=== TEXT BLOCK ===
You may also want to consider Soundtoys, which is also a rather industry standard for more creative and characteristic mixing nowadays.

TL;DR: Fabfilter for surgical stuff and transparency, Kush for character mastering, Slate for cleaner character mixing, Waves for overall mixing and Soundtoys for character mixing.

I'd suggest you start by getting the FF EQ combined with the Slate subscription (yes, Ilok, I know), use that in combination with the Waves Gold and if you feel Slate is not suitable for you, try out Kush.


----------



## Jeremy Spencer (Jan 28, 2020)

@Henu thank you very much for the detailed response. Lot's to consider from everyone who has responded. I'm currently trying the demo's from several plungins; Kush is wonderful, as is FF. It also comes down to realizing what I already own....there's a ton of great content in the good ol' Waves Gold bundle that I'm rediscovering. I'm going to watch for the upgrade sales (which happen often), and continue looking around. 

I also discovered the Softube Saturator (free), which is one of the sounds I was after. 

Cheers!


----------



## Andoran (Jan 28, 2020)

I was going to suggest some of the Softube plugins, especially the Summit Audio Grand Channel, I use it constantly and the TSAR reverbs are great. Softube Tape is on everything I mix, best tape saturator i've ever used. I haven't tried the Softube Weiss mastering plugins yet, but have heard good things about them. Also, Relab has a subscription now for $7 a month and they are the best algo reverbs on the market bar none imo. I also use the Slate everything bundle on many projects, very solid plugins.


----------



## John Longley (Jan 28, 2020)

Slate is great value and gives you lots of good tools. Not really mastering-centric if you're a working ME, but everything you need for home use. The eiossis eq is now included which is cool.

I would probably consider a la carte if you want to buy--
DMG or Fabfilter have great options, but it's not cheap. Izotope may also have sales on Music Production Suite 3 right now which would also set you up including Rx and very very good reverbs and mastering tools (the spectral compressor competes with soothe easily). Just depends on budget and goals. I have all the above and use pieces from each daily.
=== SUPPLIED MATERIAL ===
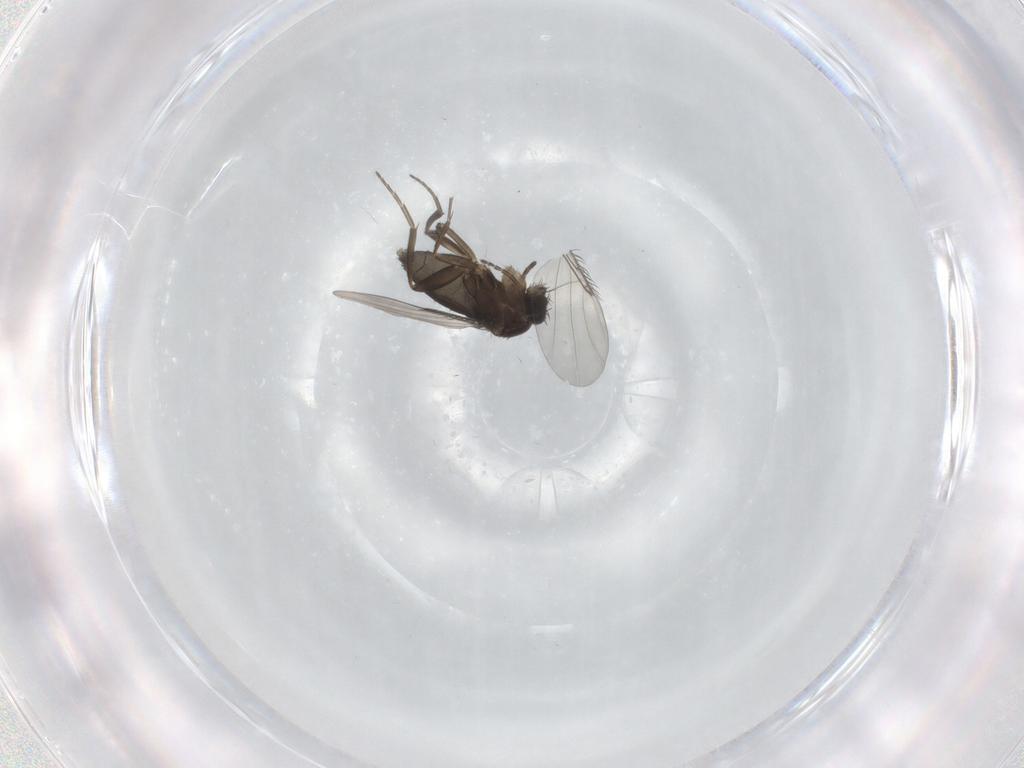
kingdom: Animalia
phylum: Arthropoda
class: Insecta
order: Diptera
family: Phoridae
===
* _WRITTEN EXERCISE_: Transcribe the passage of the plugin forum thread above between "## John Longley" and "which is cool.", inclusive.

* _SOLUTION BELOW_:
## John Longley (Jan 28, 2020)

Slate is great value and gives you lots of good tools. Not really mastering-centric if you're a working ME, but everything you need for home use. The eiossis eq is now included which is cool.